--- DESCRIPTION OF THE TASK ---
The answer should consist of each line below that contains the word "ctris".

Dataset entries:
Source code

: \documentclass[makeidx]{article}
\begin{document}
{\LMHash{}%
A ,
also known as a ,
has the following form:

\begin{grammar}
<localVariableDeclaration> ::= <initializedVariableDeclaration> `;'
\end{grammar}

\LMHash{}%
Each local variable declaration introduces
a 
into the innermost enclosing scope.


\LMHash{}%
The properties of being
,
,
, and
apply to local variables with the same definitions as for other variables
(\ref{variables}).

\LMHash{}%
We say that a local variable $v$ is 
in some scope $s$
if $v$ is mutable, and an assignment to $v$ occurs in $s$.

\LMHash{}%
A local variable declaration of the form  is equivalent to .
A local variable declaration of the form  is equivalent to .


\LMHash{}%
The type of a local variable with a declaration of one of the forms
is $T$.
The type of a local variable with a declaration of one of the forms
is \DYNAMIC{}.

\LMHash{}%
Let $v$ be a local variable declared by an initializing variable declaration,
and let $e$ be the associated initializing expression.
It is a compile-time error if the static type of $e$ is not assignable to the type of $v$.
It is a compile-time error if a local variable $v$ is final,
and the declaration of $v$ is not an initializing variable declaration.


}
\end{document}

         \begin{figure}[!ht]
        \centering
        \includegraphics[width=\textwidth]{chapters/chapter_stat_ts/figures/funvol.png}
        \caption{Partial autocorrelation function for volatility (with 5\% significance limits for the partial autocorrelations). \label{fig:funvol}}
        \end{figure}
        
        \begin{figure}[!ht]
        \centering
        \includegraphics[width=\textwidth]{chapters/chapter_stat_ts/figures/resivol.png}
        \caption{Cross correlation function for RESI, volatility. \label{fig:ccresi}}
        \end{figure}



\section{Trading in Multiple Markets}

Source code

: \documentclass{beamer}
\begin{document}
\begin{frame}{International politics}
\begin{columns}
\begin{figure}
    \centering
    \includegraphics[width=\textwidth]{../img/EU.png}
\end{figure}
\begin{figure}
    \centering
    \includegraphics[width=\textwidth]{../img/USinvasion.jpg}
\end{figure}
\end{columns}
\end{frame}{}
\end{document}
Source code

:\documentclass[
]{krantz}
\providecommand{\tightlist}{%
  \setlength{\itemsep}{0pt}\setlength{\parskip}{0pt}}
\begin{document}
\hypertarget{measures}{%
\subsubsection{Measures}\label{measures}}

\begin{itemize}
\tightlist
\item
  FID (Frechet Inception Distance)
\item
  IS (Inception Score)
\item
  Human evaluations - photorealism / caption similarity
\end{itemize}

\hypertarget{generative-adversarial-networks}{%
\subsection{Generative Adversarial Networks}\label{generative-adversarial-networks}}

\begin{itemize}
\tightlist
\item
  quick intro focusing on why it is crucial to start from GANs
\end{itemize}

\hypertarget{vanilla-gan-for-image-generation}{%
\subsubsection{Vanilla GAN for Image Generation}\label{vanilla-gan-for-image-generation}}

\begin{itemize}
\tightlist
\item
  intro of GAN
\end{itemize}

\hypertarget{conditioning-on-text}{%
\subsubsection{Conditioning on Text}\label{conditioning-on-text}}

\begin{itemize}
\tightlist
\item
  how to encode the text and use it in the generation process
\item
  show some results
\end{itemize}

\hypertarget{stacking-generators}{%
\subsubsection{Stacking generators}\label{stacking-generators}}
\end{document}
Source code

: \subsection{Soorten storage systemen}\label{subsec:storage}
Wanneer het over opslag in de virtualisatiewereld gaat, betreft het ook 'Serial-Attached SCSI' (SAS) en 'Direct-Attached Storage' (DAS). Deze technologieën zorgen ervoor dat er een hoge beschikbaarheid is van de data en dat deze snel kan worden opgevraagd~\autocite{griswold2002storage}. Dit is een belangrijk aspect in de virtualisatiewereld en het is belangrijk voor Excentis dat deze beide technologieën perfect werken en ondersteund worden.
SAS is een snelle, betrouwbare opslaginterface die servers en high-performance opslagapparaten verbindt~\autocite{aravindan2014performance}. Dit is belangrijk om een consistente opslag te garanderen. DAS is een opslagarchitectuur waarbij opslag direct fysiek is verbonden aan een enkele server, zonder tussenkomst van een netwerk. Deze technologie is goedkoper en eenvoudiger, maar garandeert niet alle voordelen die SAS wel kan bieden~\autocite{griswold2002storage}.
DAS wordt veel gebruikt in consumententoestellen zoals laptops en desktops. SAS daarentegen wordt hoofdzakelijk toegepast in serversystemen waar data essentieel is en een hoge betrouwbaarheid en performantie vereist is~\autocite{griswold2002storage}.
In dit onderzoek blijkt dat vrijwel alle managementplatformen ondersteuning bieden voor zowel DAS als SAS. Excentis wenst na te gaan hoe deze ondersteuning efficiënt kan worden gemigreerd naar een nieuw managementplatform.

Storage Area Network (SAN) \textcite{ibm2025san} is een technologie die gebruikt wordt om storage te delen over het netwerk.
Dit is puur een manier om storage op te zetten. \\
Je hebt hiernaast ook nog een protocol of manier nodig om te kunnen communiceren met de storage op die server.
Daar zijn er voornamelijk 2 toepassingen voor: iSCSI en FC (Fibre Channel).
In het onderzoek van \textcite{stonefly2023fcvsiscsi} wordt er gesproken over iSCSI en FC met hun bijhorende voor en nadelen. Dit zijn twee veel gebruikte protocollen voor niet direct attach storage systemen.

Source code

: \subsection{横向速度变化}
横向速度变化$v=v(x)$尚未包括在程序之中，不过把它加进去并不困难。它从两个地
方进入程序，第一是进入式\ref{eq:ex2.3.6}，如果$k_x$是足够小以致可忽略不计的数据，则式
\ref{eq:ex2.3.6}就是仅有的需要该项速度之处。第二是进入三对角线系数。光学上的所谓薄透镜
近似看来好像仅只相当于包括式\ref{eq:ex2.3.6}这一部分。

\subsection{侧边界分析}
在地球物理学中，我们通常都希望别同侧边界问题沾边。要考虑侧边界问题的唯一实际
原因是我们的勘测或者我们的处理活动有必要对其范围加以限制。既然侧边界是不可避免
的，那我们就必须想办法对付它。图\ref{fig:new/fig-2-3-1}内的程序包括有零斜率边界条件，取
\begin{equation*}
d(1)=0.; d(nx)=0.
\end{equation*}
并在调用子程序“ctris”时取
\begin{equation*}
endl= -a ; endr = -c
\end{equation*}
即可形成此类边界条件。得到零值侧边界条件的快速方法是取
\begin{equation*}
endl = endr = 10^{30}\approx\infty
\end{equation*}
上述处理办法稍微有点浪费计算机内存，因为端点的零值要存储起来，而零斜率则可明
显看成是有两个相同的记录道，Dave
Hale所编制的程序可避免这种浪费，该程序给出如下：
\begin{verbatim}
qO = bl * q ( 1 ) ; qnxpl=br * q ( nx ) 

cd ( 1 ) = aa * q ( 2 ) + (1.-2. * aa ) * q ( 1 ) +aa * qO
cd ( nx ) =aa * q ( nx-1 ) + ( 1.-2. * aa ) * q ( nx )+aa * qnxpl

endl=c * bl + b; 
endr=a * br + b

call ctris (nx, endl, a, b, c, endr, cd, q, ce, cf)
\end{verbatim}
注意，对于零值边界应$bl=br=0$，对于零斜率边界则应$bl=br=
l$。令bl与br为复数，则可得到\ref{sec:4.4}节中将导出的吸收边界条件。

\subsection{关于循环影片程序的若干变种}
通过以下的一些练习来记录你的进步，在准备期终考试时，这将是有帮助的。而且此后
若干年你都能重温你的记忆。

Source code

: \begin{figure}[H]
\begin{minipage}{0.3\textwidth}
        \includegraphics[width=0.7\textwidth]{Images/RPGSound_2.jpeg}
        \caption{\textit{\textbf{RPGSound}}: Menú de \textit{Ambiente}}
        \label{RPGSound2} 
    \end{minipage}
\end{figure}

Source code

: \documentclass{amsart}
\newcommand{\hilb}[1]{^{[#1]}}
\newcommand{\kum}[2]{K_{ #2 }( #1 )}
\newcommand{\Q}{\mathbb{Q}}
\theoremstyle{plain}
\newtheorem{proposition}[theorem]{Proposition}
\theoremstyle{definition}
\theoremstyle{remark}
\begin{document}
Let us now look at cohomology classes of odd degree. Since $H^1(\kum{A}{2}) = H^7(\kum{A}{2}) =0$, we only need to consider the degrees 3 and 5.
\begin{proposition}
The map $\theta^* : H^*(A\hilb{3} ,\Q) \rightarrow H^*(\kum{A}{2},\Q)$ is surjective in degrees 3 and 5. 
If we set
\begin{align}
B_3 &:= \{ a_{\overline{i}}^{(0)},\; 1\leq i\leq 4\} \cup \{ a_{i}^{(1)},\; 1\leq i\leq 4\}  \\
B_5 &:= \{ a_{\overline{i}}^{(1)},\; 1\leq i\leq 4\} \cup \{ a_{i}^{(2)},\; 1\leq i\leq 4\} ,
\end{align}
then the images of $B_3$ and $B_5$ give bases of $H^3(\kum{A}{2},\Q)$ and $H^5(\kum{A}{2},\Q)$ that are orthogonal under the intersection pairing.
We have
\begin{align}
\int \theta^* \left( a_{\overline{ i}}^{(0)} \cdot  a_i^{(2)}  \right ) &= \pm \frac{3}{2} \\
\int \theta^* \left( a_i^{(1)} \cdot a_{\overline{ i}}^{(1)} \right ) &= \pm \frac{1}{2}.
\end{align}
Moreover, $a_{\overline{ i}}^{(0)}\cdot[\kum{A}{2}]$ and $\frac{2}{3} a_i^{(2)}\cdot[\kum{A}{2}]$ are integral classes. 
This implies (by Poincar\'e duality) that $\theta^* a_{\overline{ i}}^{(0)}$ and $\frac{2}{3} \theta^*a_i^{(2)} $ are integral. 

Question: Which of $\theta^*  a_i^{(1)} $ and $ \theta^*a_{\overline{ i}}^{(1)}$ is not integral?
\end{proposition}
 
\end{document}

--- EXERCISE RESPONSE ---
并在调用子程序“ctris”时取
call ctris (nx, endl, a, b, c, endr, cd, q, ce, cf)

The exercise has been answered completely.